We should all wish for contractors like these.

Yellow-legged Mud-dauber Wasps, Sceliphron cementarium, were diligently collecting mud from small puddles in an abandoned rock quarry near me. They would spit into the mud, and push it together into a tiny ball (by her front left legs):

in their enthusiasm they go head-down in the mud:

Once it was formed into a nice ball:

they clutch it to their abdomen, and fly off:

I tried but failed to get a mid-air shot!

I never found their nests, but a similar technique is used by the Catskill Potter Wasp, Ancistrocerus catskill, who used her mud to sculpt two of these tiny edifices in the corners by my back door.

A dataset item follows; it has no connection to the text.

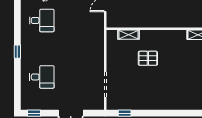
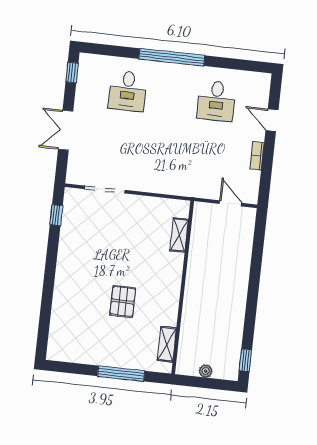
window: (17, 52) -> (172, 57), width x3.17
pallet: (148, 58) -> (123, 301), moved

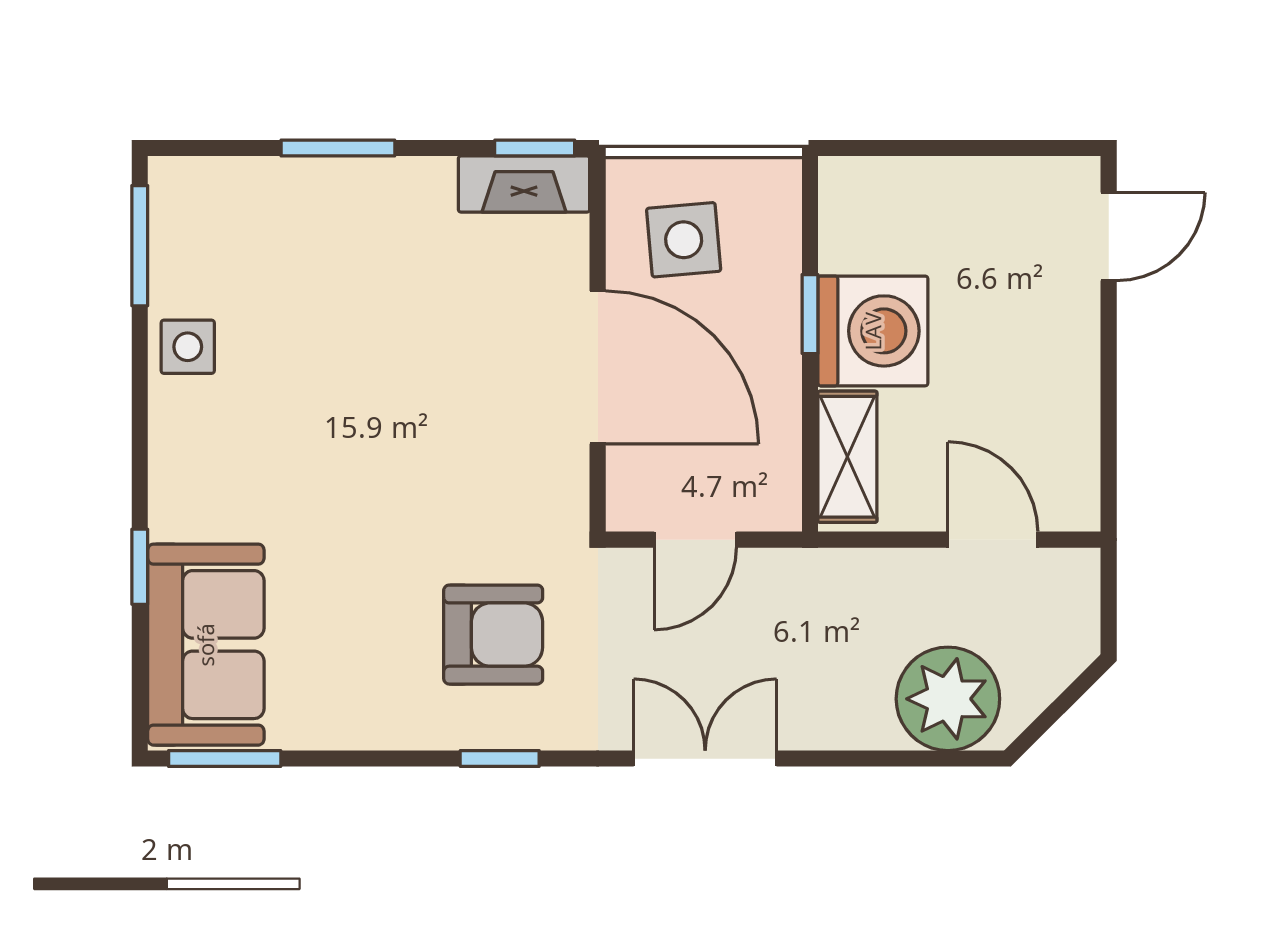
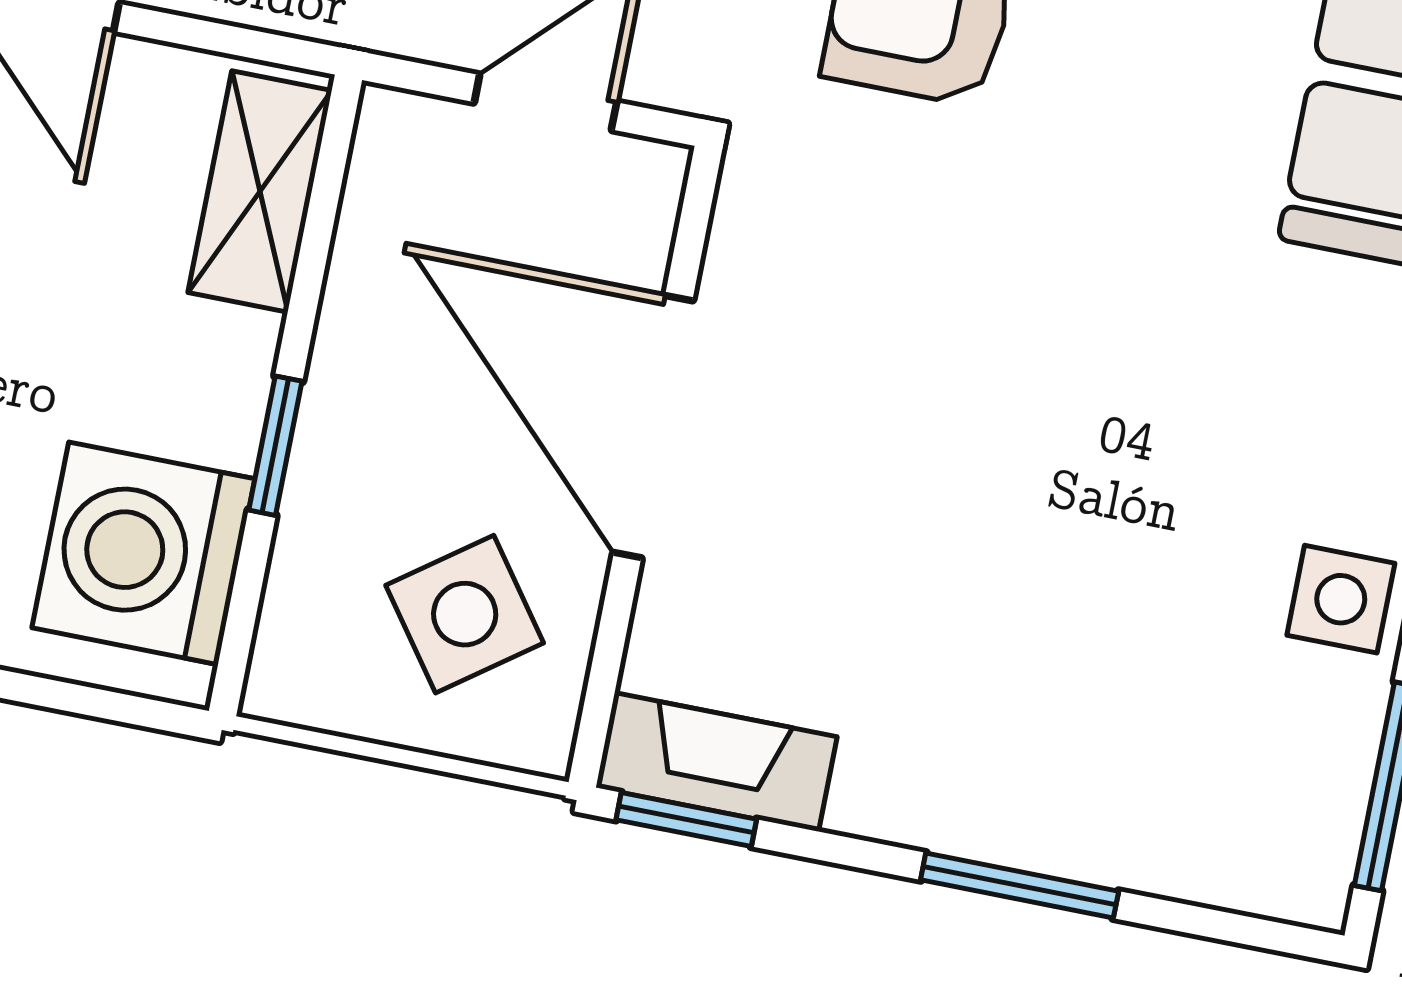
side table: (684, 240) -> (465, 614), turned -31
washing machine: (873, 331) -> (143, 553), moved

They are destined to be the sarcophagi for paralyzed sawfly larvae, onto which the wasp lays an egg, after which she seals the whole thing up.

The egg will hatch into a larva which will then feed on the sawfly larva, pupate, and emerge as an adult wasp.

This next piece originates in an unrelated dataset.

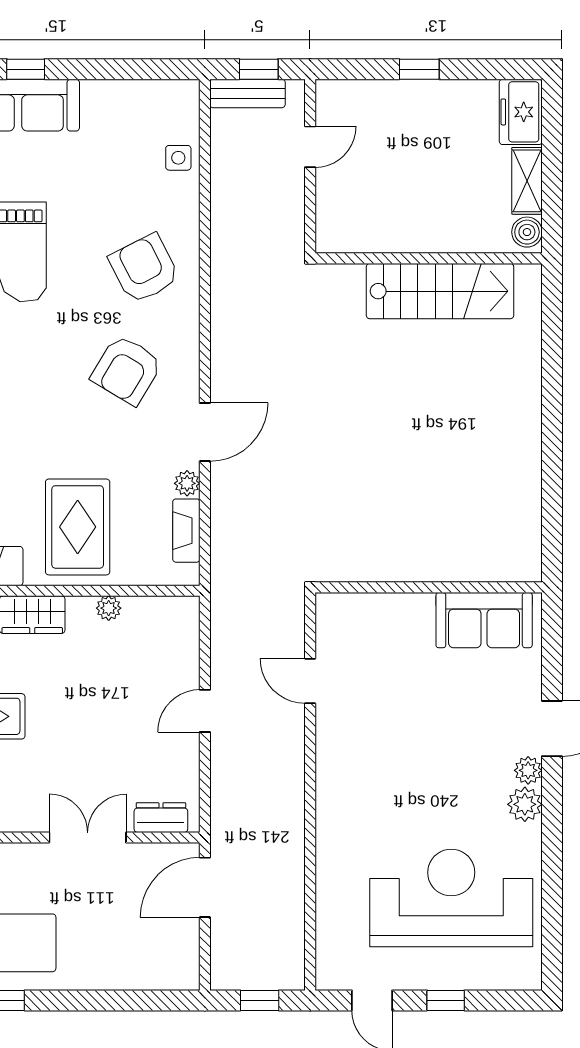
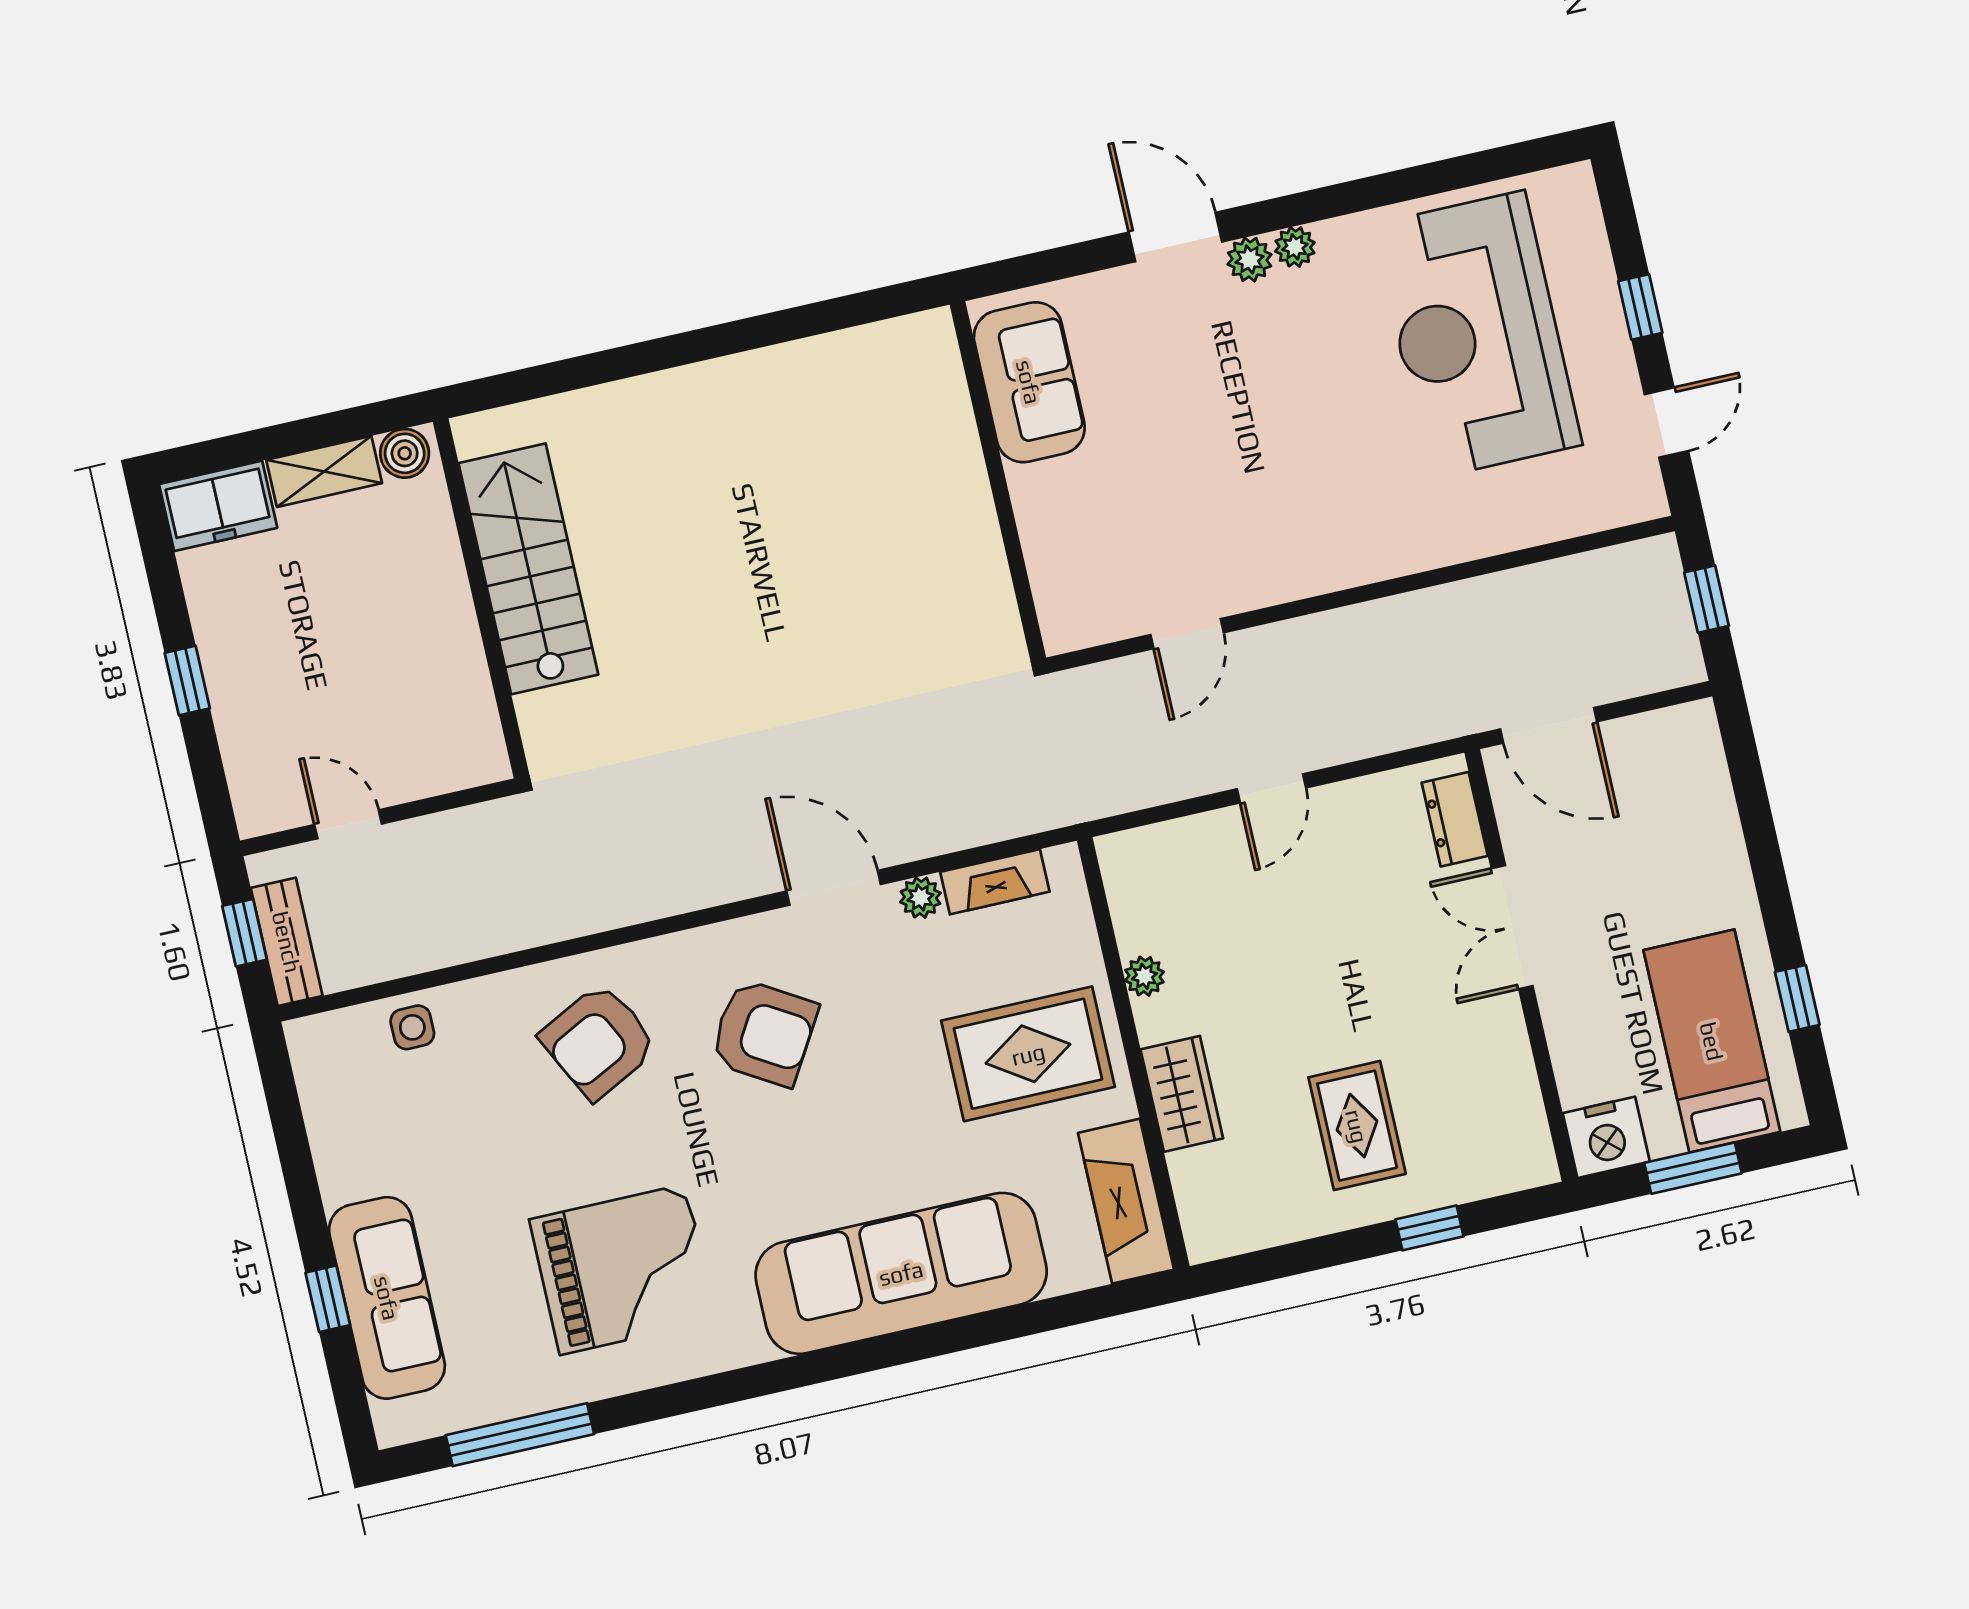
door: (205, 711) -> (1271, 788), hinge flipped
plant: (525, 804) -> (1295, 247), width x0.73, depth x0.73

Now that the next generation was fully incarcerated, I was trying to decide whether to slice it open to inspect the contents, when something unexpected happened.

The wasp built an addition, and poking out of it was a tiny grub.

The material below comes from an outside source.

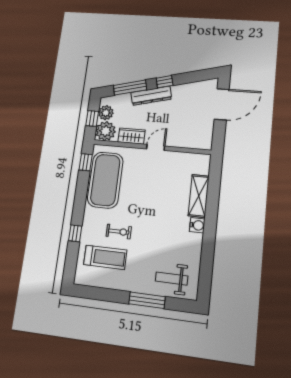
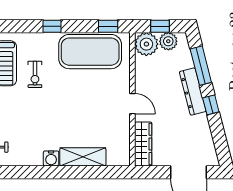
wardrobe: (132, 136) -> (143, 144), moved, width x1.50
window: (75, 233) -> (52, 26), moved

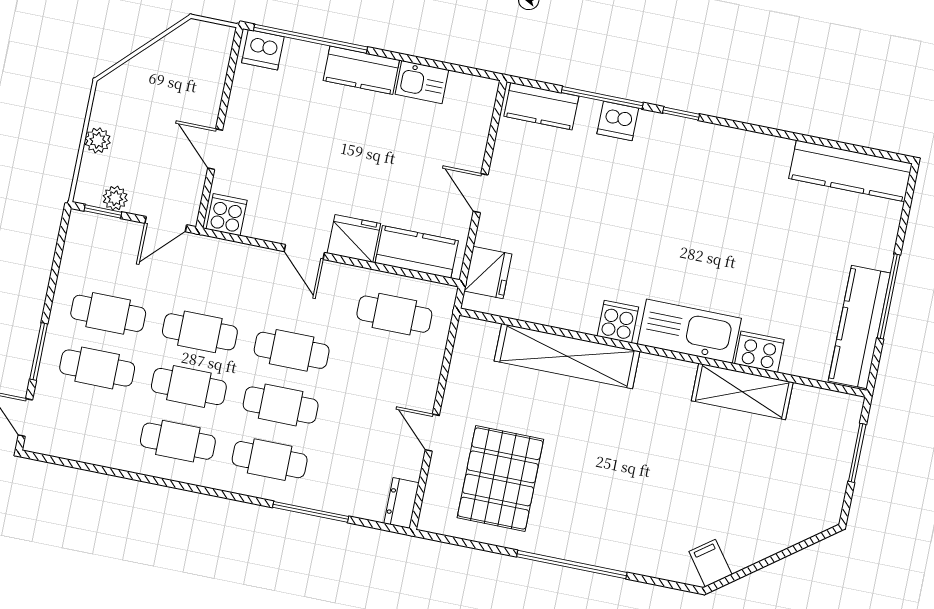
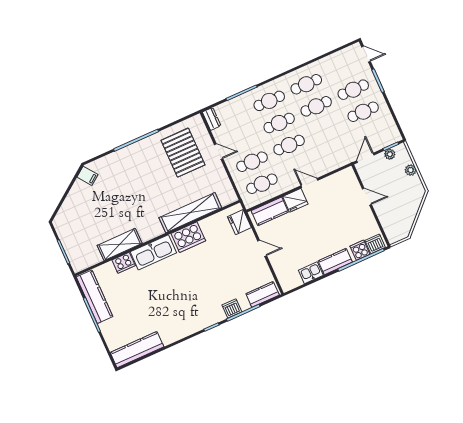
cooker: (227, 215) -> (360, 250), moved, turned 180
cooker: (618, 322) -> (188, 237), width x1.87, depth x1.31
cafe table: (200, 332) -> (252, 162), moved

Then the wasp herself appeared, all 1/2″ of her, dangling a paralyzed grub of some kind as food for her offspring.

She stuffed it into the chamber, and once she had left I took a photo through the tiny opening:

It looks rather ferocious…

The food supply was evidently complete, because less than two hours later she had sealed it all up, and started to construct another cell.

This time I got photos of the process. She carried in her lumps of mud:

and used wet liquid mud laid down in rows rather like making a coiled pot.

Once she had inspected it,

she then settled in bottom first, and stayed for some time, presumably laying an egg.

She emerged, one last check, then left for the day. Next morning, she returned, and sealed this one up too:

Then she started another:

In aggregate she built six or eight chambers, and then finally the process seemed to have come to an end. The entire condo was given an additional mud cladding. It is 1″ across at the top, and 1 3/4″ long.

And she left, job done.

I read that the adult wasps would not emerge till the spring, but I was keeping watch just in case, and blow me if one morning I glanced at these muddy storage units, and discovered that two of the cells had escape hatches:

By my estimate, this was about a month from when the eggs were laid. One week later, there were four holes:

The next generation is launched.

7 thoughts on “Getting the builders in”

  1. What dedication those little wasps have, and what good mothers they are to leave enough food for their babies! Now I understand the development in what I saw when I encountered similar structures where I once lived.